Saturday, June 01, 2019

Drive, She Said

"Undun" / Guess Who

Sometimes, you know, you're just in a car, styling down a highway, long trip, looking for an audio groove that'll match your driving groove. And then this thing dials up and it's such a trifecta of sounds: jazzy, mellow, yet anguished. And you tune in and think -- damn, that's one fine track.

She's Come Undun 

I realize that I have no sense of who Guess Who "is" -- Wikipedia confuses me with all the iterations of this band, with its constantly changing personnel. Some names I recognize -- Randy Bachman, who wrote this song (later to be part of Bachman-Turner Overdrive, not that I know their songs any better), and Burton Cummings, who was Guess Who's front man on this 1969 track. But after them it was a rotating cast that never seemed to add up to much.
 
And maybe because the talent was always changing, their sound was all over the place, at least from the few singles I knew. "These Eyes" sounds a bit like "Undun," but "American Woman"? "No Sugar Tonight"? Or how about their later semi-hit "Clap for the Wolfman"?

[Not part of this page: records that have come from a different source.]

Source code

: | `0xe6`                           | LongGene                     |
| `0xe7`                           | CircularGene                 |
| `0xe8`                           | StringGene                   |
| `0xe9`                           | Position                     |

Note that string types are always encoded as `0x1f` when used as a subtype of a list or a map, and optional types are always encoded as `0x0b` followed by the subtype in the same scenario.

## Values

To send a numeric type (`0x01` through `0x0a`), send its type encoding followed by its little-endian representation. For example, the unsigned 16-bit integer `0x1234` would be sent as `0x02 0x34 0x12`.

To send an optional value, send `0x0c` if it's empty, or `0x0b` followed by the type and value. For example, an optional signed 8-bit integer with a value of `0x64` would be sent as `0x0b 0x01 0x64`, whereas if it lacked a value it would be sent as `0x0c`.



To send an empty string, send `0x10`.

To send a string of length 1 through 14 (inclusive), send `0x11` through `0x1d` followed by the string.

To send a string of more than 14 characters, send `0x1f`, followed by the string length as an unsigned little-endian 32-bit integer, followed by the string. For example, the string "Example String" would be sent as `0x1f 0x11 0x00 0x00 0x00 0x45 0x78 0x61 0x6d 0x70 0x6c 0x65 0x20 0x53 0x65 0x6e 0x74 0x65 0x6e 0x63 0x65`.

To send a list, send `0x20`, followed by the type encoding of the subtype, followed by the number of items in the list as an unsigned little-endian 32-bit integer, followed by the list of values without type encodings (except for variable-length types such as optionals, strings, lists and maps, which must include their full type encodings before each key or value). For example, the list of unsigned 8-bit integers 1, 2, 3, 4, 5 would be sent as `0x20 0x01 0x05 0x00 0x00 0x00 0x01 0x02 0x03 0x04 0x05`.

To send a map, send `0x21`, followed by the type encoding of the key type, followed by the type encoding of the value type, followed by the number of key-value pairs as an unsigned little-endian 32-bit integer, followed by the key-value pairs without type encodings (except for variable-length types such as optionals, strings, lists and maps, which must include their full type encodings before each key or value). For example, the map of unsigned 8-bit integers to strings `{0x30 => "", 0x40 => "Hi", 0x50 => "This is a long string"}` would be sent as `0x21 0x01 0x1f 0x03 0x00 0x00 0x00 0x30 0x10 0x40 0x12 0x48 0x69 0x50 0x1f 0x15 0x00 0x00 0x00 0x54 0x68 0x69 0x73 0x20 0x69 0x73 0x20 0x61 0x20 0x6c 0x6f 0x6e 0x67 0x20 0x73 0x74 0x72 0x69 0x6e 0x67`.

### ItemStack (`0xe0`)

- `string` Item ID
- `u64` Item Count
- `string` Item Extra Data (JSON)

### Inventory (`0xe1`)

Not sure why this should matter -- shouldn't we admire bands with variety and range? But for this band, it feels as if the center doesn't hold.

Yet on this one track, all the stars must have been aligned. I love the flowing samba line of the verses, then how it pivots into something darker (almost a jazz tango) in the abrupt syncopations of the chorus: "It's too late/ She's gone too far/ She's lost the sun" -- hold it, hold it, that wicked pause . . . . and then, diving back into the verse, "She's come undun." Shout out, by the way, to the percussion, which underscores all this, tripping lightly in the verses, then laying down whiplashes in the chorus. And dig that flute solo in the break -- Cummings, apparently, who knew?

I like, too, how the verses deepen. At first, the girl seems reckless, shooting too high, going off course. But in verse three, we learn it's not her fault: "She wanted truth and all she got was lies." It's quite possible the songwriters just ran out of convenient tropes, but for me, that verse rescues the song. The girl's no longer at fault, the world is.

This song is full of questions, which is one of the things I love about it. Yeah, I know, that could just be sloppy songwriting, but as a listener I'm hooked. Who's singing this song, and what's his relation to the girl? (If he's a boyfriend, he's an ex, I imagine, regretting that he couldn't save her. It's just as likely a brother or a friend.) What is this "sun" she's lost? (Her sanity? Her faith? [Bachman was a Mormon].)

And most important, what does "undun" mean? As a spelling person, for years I was bugged by this song title (HOW HARD WOULD IT HAVE BEEN TO SPELL IT "UNDONE"?!) and I still can't quite buy into the deliberate misspelling. But that obscures the question: Is this about a runaway, a bad acid trip, a nervous breakdown, a suicide? The darkness of the choruses, plus Cummings' heartfelt wail on the last "She's come undun" makes me fear the worst.

I've been listening to this song for (on and off) 50 years and I still haven't solved it. Which is a good thing.